• _Task to complete_
Pick out and copy each line of the records below that contains the string "list". Case counts.

• _Items_

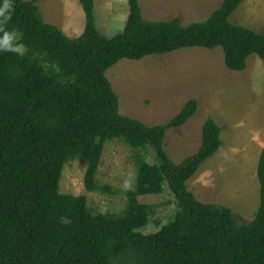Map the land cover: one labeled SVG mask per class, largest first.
I'll list each match as a JSON object with an SVG mask.
<instances>
[{
  "label": "trees",
  "instance_id": "1",
  "mask_svg": "<svg viewBox=\"0 0 264 264\" xmlns=\"http://www.w3.org/2000/svg\"><path fill=\"white\" fill-rule=\"evenodd\" d=\"M85 30L71 39L45 21L39 0H13L6 26L23 33V55L0 52V264H264V149L259 166L260 208L239 225L234 212L205 204L188 181L222 148L221 128L203 126L198 152L175 164L164 149L167 131L185 126L198 111L187 102L164 125L146 126L119 113V97L106 77L124 59L169 54L183 48L221 47L229 70L264 61V33L230 18L245 0H223L209 19L148 21L139 0H127L124 31L107 38L97 26L94 0H79ZM133 150L136 185L121 213L93 214L86 197L63 195L60 182L70 161L86 163L88 192L108 191L97 181L107 141ZM154 151L156 162L147 155ZM168 183L175 218L146 233L157 207L140 196L159 195Z\"/></svg>",
  "mask_w": 264,
  "mask_h": 264
},
{
  "label": "rangeland",
  "instance_id": "2",
  "mask_svg": "<svg viewBox=\"0 0 264 264\" xmlns=\"http://www.w3.org/2000/svg\"><path fill=\"white\" fill-rule=\"evenodd\" d=\"M94 1L101 34L107 38L121 34L129 17L127 0ZM222 1L139 0V3L148 21L180 19L183 25H190L207 21ZM246 2L249 3L243 5ZM244 3L239 16L234 14L230 20L264 33V0ZM37 6L45 21L57 26L67 37L76 38L84 31L85 13L79 0H39ZM224 60L221 47L183 48L141 60H121L107 71L106 77L119 97V113L146 126L167 124L188 101H198L197 113L185 126L167 131L164 149L175 164H181L201 147L207 119L215 120L221 128L223 146L187 185L200 202L230 208L241 225L252 222L260 208L258 168L257 174L254 170L258 156L250 146L264 134V61L253 55L247 69L236 72L229 70ZM256 136L259 137L254 139ZM133 152L121 139L107 141L97 181L108 186L110 192H88L84 184L86 163L70 161L60 182L61 194L86 197L89 210L95 215L121 213L127 205V191L136 185ZM147 159L151 164L156 162L153 150H149ZM139 200L157 207L144 229L146 233L160 231L179 209L168 183L162 194L140 196Z\"/></svg>",
  "mask_w": 264,
  "mask_h": 264
},
{
  "label": "clouds",
  "instance_id": "3",
  "mask_svg": "<svg viewBox=\"0 0 264 264\" xmlns=\"http://www.w3.org/2000/svg\"><path fill=\"white\" fill-rule=\"evenodd\" d=\"M15 12L13 0H0V52H12L23 55V33L9 30L6 26L11 22Z\"/></svg>",
  "mask_w": 264,
  "mask_h": 264
},
{
  "label": "crops",
  "instance_id": "4",
  "mask_svg": "<svg viewBox=\"0 0 264 264\" xmlns=\"http://www.w3.org/2000/svg\"><path fill=\"white\" fill-rule=\"evenodd\" d=\"M249 2H246V3H244L243 5H245V4H248ZM242 5V6H243ZM242 6H240V8L238 9V11L235 13V15H237V16H239V12L243 9L242 8ZM244 7V6H243ZM243 15V14H242ZM240 18V17H239ZM248 19V18H247ZM261 20H262V18H261ZM241 23V22H240ZM241 24H244V23H241ZM262 26V25H261ZM85 30V29H84ZM84 32V31H83ZM82 32V33H83ZM262 32V31H261ZM264 32V31H263ZM79 37V36H78ZM77 38V37H76ZM72 39H74V38H72ZM259 136H256V137H254V139L255 138H258ZM261 138H263V139H261ZM261 138L260 139H258L257 141H253V139H251V143H252V141H253V144H252V146H250V150L252 151V152H255L256 154H257V159H256V166H255V172H256V174H257V163H258V166H259V161H260V157H261V154H262V151H263V149H264V147H262V144H263V142H262V140H264V134L261 136ZM263 148V149H262Z\"/></svg>",
  "mask_w": 264,
  "mask_h": 264
}]
</instances>
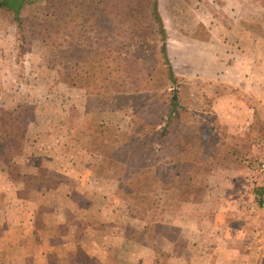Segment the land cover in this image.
Masks as SVG:
<instances>
[{"label": "rangeland", "instance_id": "1", "mask_svg": "<svg viewBox=\"0 0 264 264\" xmlns=\"http://www.w3.org/2000/svg\"><path fill=\"white\" fill-rule=\"evenodd\" d=\"M142 4L34 0L18 16L0 7V188L10 214L29 224L73 206L63 221L132 240L114 264H264V205L242 171L233 175L249 156L231 146L244 139L251 95H264V0H159L161 23L135 16ZM262 152L245 163L254 189L264 186Z\"/></svg>", "mask_w": 264, "mask_h": 264}, {"label": "crops", "instance_id": "2", "mask_svg": "<svg viewBox=\"0 0 264 264\" xmlns=\"http://www.w3.org/2000/svg\"><path fill=\"white\" fill-rule=\"evenodd\" d=\"M226 70V68L224 69ZM251 80V78L249 79ZM250 82V81H248ZM252 101L250 104L243 108L244 115L246 117L244 122L237 129L241 131L244 139L232 138L231 146L234 149H238V157L244 152V156L249 160L245 163H250L256 154L258 153V160H263L264 149V115L259 110V104L264 101L263 96L251 95ZM231 110L234 109L231 106ZM212 112H215L212 110ZM217 112V111H216ZM220 114L219 112H217ZM226 132H236L235 130ZM231 134V133H230ZM245 136L249 137L246 138ZM242 137V138H243ZM244 142H249L250 147H247ZM253 151H256L253 155ZM236 153V150H235ZM253 159V160H255ZM238 161V159H237ZM236 163V158L233 160ZM240 162V161H239ZM244 162H240L236 170H233V175L241 172L247 189L245 190L249 195L253 193L257 194L259 189L252 188L254 171L251 169V164L247 165ZM240 167V168H239ZM235 167H233L234 169ZM1 172L3 169L1 168ZM34 172V171H33ZM241 176V175H240ZM56 190H62L65 197L71 198L74 189H65L61 186L56 187ZM256 190V191H255ZM8 195L5 188H0V264H21L22 262L34 261L37 264H59L66 261L68 264H83V261L94 264H114L110 261L118 260L117 257L126 256V247L128 242L132 243V240L125 238V236H117L116 233L107 234L105 230L99 227V223L91 222V224H84L83 221L80 225L78 219L72 217L70 220L63 221L62 213L76 214L73 206L67 209H60L59 207L51 208V215L45 218L46 210H42V215L39 220L36 217H32L33 226L29 227L28 223L21 222L25 220L23 214L17 217L11 216V210L8 207ZM72 199V198H71ZM41 205H37V209ZM87 209H84L86 213ZM36 211V210H35ZM29 212V211H27ZM34 211H32L33 213ZM84 214V213H83ZM13 218V220H11ZM79 218V217H77ZM82 219H86L83 215ZM38 220V225H37ZM77 220V222H74ZM105 228L106 225H100ZM153 251L155 248H151ZM135 256V257H130ZM138 253L129 251L130 259L137 260ZM67 258V259H66ZM119 262V261H117ZM116 263V262H115Z\"/></svg>", "mask_w": 264, "mask_h": 264}, {"label": "trees", "instance_id": "3", "mask_svg": "<svg viewBox=\"0 0 264 264\" xmlns=\"http://www.w3.org/2000/svg\"><path fill=\"white\" fill-rule=\"evenodd\" d=\"M33 1L34 0H0V7L1 8H7V9L11 10L13 13H15L18 16L21 13V10L23 9L24 5H26L27 3H31ZM145 1H146V4L145 5L142 4V11L141 12H136L135 16L138 14L137 17H139V18H147L148 15L150 16L151 14H153V15H155V17L161 23V15L159 13V0H145ZM133 10H135V9H133ZM145 10H147V11H145ZM131 11L132 10L127 9V13L126 14L128 16H131L130 15L131 14ZM163 54L165 56H167V53H166V49L165 48L163 49ZM169 71H170V74L173 76L174 72H173V69H172L171 66H170ZM169 105H170V109H169L168 114H167L166 117H168L169 119L172 120L175 117H177V115H179V113H180L179 112V108H178V106H179V97H178V95H176V93L172 94L169 97ZM133 109H134V107H133ZM144 123L145 122L142 121L141 123L140 122L139 123H136V125H139V127H143L144 126V128H146V125H143ZM150 124H151V126H155L153 122L150 123ZM170 127L171 126H170V123H169V125L167 126V131L168 132H171L170 131ZM153 129L156 130L157 128L154 127ZM154 130L151 131V132H153V134H155L157 132V131H154ZM165 133L167 134L166 131H165ZM143 134H145V137L147 139H150V136H149V134L147 132L146 133H139L137 135L134 134L132 136V138L129 139V143L128 144L129 145H137L138 143H140L142 141V135ZM153 139H154V137H153ZM175 144H176L175 147L177 148L176 149L177 150V157H176V159H177L178 158V153L181 150V148H180V142L179 141L176 142ZM159 146H161V149L160 150H162V148H163L162 143H160ZM152 151H155V147H152ZM173 161L175 162L174 159H173ZM151 162L153 163V159H152ZM161 165H163V163H161ZM176 166L177 165L174 163L172 165V168H175ZM263 192H264V188L259 189V193H258L259 194V197H258V199L261 202H262V194H263Z\"/></svg>", "mask_w": 264, "mask_h": 264}, {"label": "built area", "instance_id": "4", "mask_svg": "<svg viewBox=\"0 0 264 264\" xmlns=\"http://www.w3.org/2000/svg\"><path fill=\"white\" fill-rule=\"evenodd\" d=\"M263 188H264V186H263ZM262 203H263V205H264V192H263V194H262Z\"/></svg>", "mask_w": 264, "mask_h": 264}]
</instances>
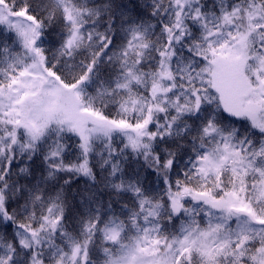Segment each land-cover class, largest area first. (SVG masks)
Masks as SVG:
<instances>
[{"label": "snow or ice", "instance_id": "obj_1", "mask_svg": "<svg viewBox=\"0 0 264 264\" xmlns=\"http://www.w3.org/2000/svg\"><path fill=\"white\" fill-rule=\"evenodd\" d=\"M0 264H264V0H0Z\"/></svg>", "mask_w": 264, "mask_h": 264}]
</instances>
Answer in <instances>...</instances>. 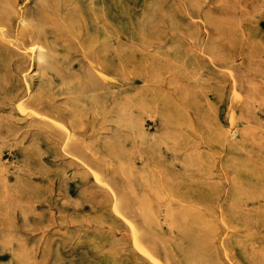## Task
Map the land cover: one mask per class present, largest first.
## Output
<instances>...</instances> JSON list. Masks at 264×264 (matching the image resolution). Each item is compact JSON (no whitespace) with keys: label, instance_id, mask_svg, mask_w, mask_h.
<instances>
[{"label":"rangeland","instance_id":"obj_1","mask_svg":"<svg viewBox=\"0 0 264 264\" xmlns=\"http://www.w3.org/2000/svg\"><path fill=\"white\" fill-rule=\"evenodd\" d=\"M8 3L0 264H264V0Z\"/></svg>","mask_w":264,"mask_h":264},{"label":"bare ground","instance_id":"obj_2","mask_svg":"<svg viewBox=\"0 0 264 264\" xmlns=\"http://www.w3.org/2000/svg\"><path fill=\"white\" fill-rule=\"evenodd\" d=\"M13 8H14V6L12 5V4H6L5 6H3V8L1 9L2 10V13H1V15H0V17H2V18H6V19H8V20H11V12H12V10H13ZM19 21V20H18ZM55 38V37H54ZM15 41V40H14ZM15 45H17V46H19L17 43H15ZM15 47V46H14ZM18 49V48H17ZM41 49V48H40ZM29 51V50H28ZM26 52V51H25ZM34 52V51H33ZM35 53V52H34ZM36 59H37V61L38 60H40L41 59V56H42V54L41 53H37L36 52ZM27 60V59H26ZM25 61V60H24ZM39 62V61H38ZM29 63V62H28ZM45 62H43V64H44ZM31 69V68H30ZM26 74V73H25ZM27 75V74H26ZM29 92V91H28ZM25 96H27V95H25ZM237 98V97H236ZM25 101H26V99H25ZM24 102V101H23ZM22 102V103H23ZM17 106V105H16ZM21 106V105H20ZM18 110V109H17ZM19 111H22V110H19ZM22 115H23V113H22ZM46 119V118H45ZM47 120V119H46ZM49 120V119H48ZM52 122V121H51ZM61 126V125H60ZM64 128V127H63ZM138 231V230H137ZM133 232V231H132ZM141 244V243H140ZM146 247V246H145ZM142 249V248H141ZM144 250V249H143ZM147 250V249H146ZM145 250V251H146ZM147 252H145V254H146ZM147 255H149L148 253H147ZM150 256V258H152L153 259V262H154V257H152L151 255H149ZM157 261V260H156ZM157 263H158V261H157ZM159 264V263H158Z\"/></svg>","mask_w":264,"mask_h":264}]
</instances>
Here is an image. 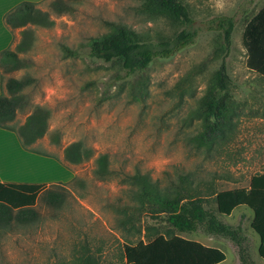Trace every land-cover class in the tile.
<instances>
[{"label": "rangeland", "instance_id": "rangeland-1", "mask_svg": "<svg viewBox=\"0 0 264 264\" xmlns=\"http://www.w3.org/2000/svg\"><path fill=\"white\" fill-rule=\"evenodd\" d=\"M38 1L54 23L32 28L31 45L17 52L24 64L5 75L32 78L24 89L28 106L17 111L14 125L21 124L35 105L49 111L45 133L28 150L37 156L25 160L28 174L32 170L43 180L39 183L63 184L66 195L60 205L37 196L35 221L0 223V264H83L87 257L98 264H126L125 241L178 232L162 219L128 206L133 203L132 186L122 181L121 172L140 170L160 185L187 175L185 184L205 194L207 189L247 186L252 174L264 171V82L246 68L241 42L245 21L264 0H181L198 30L195 41L128 75L115 63L90 57L84 41L107 30L112 21L124 22L151 39L169 36L181 26L146 16L137 0H76L62 13L52 11L48 0ZM220 15L235 19L226 62L237 108L232 128L206 148L192 140L200 121L191 120L189 114L220 63V33L209 28L210 20ZM21 37L15 29L10 46L15 47ZM64 46L77 53L65 54ZM73 140L91 147L93 156L65 164L63 148ZM99 152L110 155L115 173L105 177L93 173ZM43 155L57 165L37 159ZM205 206L214 209L212 198ZM131 212L134 219L120 225L119 219ZM218 217L230 225L240 224L252 256L264 264L257 252L260 239L250 227L251 210L238 206ZM178 233L219 247L226 255L220 264L236 262L228 238L201 228Z\"/></svg>", "mask_w": 264, "mask_h": 264}, {"label": "trees", "instance_id": "trees-1", "mask_svg": "<svg viewBox=\"0 0 264 264\" xmlns=\"http://www.w3.org/2000/svg\"><path fill=\"white\" fill-rule=\"evenodd\" d=\"M74 1L76 0H48V5L55 13H62L70 10ZM137 2L139 10L146 16L162 18L181 27L169 36L151 39L124 22L112 21L107 30L88 37L83 43L90 57L115 63L127 75L145 69L154 59L173 56L192 44L198 33L187 5L181 0ZM2 18L5 26L11 30L21 27L22 37L15 47L9 45L0 51V127L13 131L22 148L33 150L32 144L47 129L49 111L46 107L35 105L21 124L14 125L12 121L17 111L28 106L24 89L32 78H16L5 74L24 64L17 52L25 51L31 45L34 35L32 28L49 27L54 19L49 10L42 9L38 2L31 0L18 2ZM234 27L235 19L231 15H220L210 20L209 28L220 33L219 49L222 54L205 93L189 114L191 120L200 121V129L191 137L198 146L212 147L233 125L232 118L237 106L230 90L231 77L226 58L231 48ZM241 42L247 55V67L260 74L264 82V4L245 21ZM64 48L65 54L77 53L67 46ZM93 153L94 150L81 140H73L63 148V161L65 164H78L91 158ZM109 156L107 152H99L94 158L93 173L97 177L115 173V169L110 166ZM121 173L122 181L132 186L133 203L128 206L133 211L138 210L153 218H160L178 232H193L201 228L208 234L228 238L234 245L238 258L235 264L259 263L251 256L249 238L240 224H227L218 214L229 215L238 206L250 209V227L260 238L258 256L264 259V171L252 174L247 186L223 190L207 189L205 194L185 184L189 181L187 175L180 174L178 180L160 185L148 173L140 170ZM62 185L0 181V223L37 220L36 199L42 194L48 203L60 205L66 195V189ZM208 198H212L214 209L205 206ZM120 210L123 212V209ZM133 219L134 212H131L126 218H120L119 224L124 225L126 221L131 222ZM178 232L170 236L157 234L148 240L125 241L124 261L126 264H218L225 259L226 255L219 247L206 245ZM83 264L98 263L92 257H87Z\"/></svg>", "mask_w": 264, "mask_h": 264}, {"label": "crops", "instance_id": "crops-1", "mask_svg": "<svg viewBox=\"0 0 264 264\" xmlns=\"http://www.w3.org/2000/svg\"><path fill=\"white\" fill-rule=\"evenodd\" d=\"M20 1H22V0H0V51L3 48L11 45L12 41L14 40V30L15 29L21 30V27L14 28L13 30L7 28L5 26V24L3 23V18H2L3 14L7 10H9L11 7H13L15 4H17ZM31 1H35V2L39 3L38 0H31ZM244 25H245V23H244ZM243 28H244V26H243ZM243 28L241 29V31H243ZM241 35H242V32H241ZM246 60H247V55H246V51L244 48V63H245L246 68L249 71H251L252 73H254L261 80L260 74H258L252 68L247 67ZM0 91H1V88H0ZM263 91H264V87H263ZM34 156H36V155H34L33 153H31L28 150H25L24 148H22L20 146L18 139H17V137L13 131L0 127V181H2V182H7V181H11V182H38V183L43 182V180L37 178V176L33 174L32 170H30L29 174L27 172V171H29L30 166L25 160H35ZM37 159H39L41 162L46 161L48 163H52L54 165H57L55 159H53L49 156L43 155ZM4 167H6V168H4ZM204 244L212 246L210 243L204 242ZM233 248H234V252H235V247H233ZM251 256H252V254H251ZM252 258L255 260V258L253 256H252ZM237 262H238V258L236 255V262L235 263H237ZM220 263H218V264H220ZM235 263H233V264H235Z\"/></svg>", "mask_w": 264, "mask_h": 264}]
</instances>
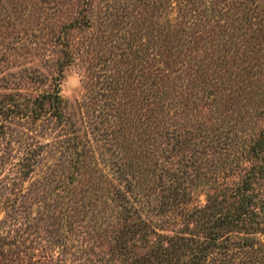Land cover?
<instances>
[{
	"label": "trees",
	"instance_id": "1",
	"mask_svg": "<svg viewBox=\"0 0 264 264\" xmlns=\"http://www.w3.org/2000/svg\"><path fill=\"white\" fill-rule=\"evenodd\" d=\"M139 2L140 34L113 51L88 56L64 40L57 71H85L79 98L64 99L59 81L1 93L0 138L24 176L57 188L38 218L56 225L59 254L73 253L65 232L77 231L119 264H204L229 234L264 232V2ZM204 178V202L189 204ZM3 203L0 264L21 252L36 264L17 206Z\"/></svg>",
	"mask_w": 264,
	"mask_h": 264
},
{
	"label": "rangeland",
	"instance_id": "2",
	"mask_svg": "<svg viewBox=\"0 0 264 264\" xmlns=\"http://www.w3.org/2000/svg\"><path fill=\"white\" fill-rule=\"evenodd\" d=\"M256 1L258 4L264 2ZM139 9V0H0V94L52 90L59 81L62 95V83L75 70L69 64L64 66L61 75L58 74L56 63L64 40L71 50H82L88 56L109 53L114 50V43L140 34V25L136 23ZM72 15H76V24L61 27L60 22ZM81 92L82 87L73 89L70 97L62 96L72 102ZM12 125L16 126V123ZM6 137L0 138V201L17 206L22 220L20 225L25 228V244L30 245V260L34 258L36 264H60L62 259L59 257L63 255L66 264H119L116 254L111 260L103 254L105 243L97 245L77 231L65 232L68 242L65 250L73 253H58L60 245L54 243L56 225L38 218V215L45 214L44 204L51 202L57 188L47 189L45 185L49 184L44 183L40 171L39 174L32 172L31 177L24 176L17 165L11 164L16 159L17 150L13 147V140L9 143ZM227 160L218 159L216 165L223 166ZM209 181V178L201 179L193 184L189 204L204 202L206 182ZM19 187L22 193L14 194ZM4 205L7 204L0 207V217L5 214ZM0 227L6 228L5 222ZM234 234H229L217 252L207 248L203 263L251 264L249 261H252L264 264V232L236 231ZM242 236L249 239L252 249L245 248ZM233 240L239 243L235 245ZM20 255L24 257L20 264H28V257L22 252ZM257 258L262 261L260 259L257 263Z\"/></svg>",
	"mask_w": 264,
	"mask_h": 264
},
{
	"label": "clouds",
	"instance_id": "3",
	"mask_svg": "<svg viewBox=\"0 0 264 264\" xmlns=\"http://www.w3.org/2000/svg\"><path fill=\"white\" fill-rule=\"evenodd\" d=\"M86 79L84 70H73L72 74L62 83V95L70 97L72 90L82 87V81Z\"/></svg>",
	"mask_w": 264,
	"mask_h": 264
}]
</instances>
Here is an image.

• _Response to the task_
I'll list each match as a JSON object with an SVG mask.
<instances>...</instances> JSON list. Masks at 264×264 (matching the image resolution). Each item is compact JSON (no whitespace) with keys: label, instance_id, mask_svg, mask_w, mask_h.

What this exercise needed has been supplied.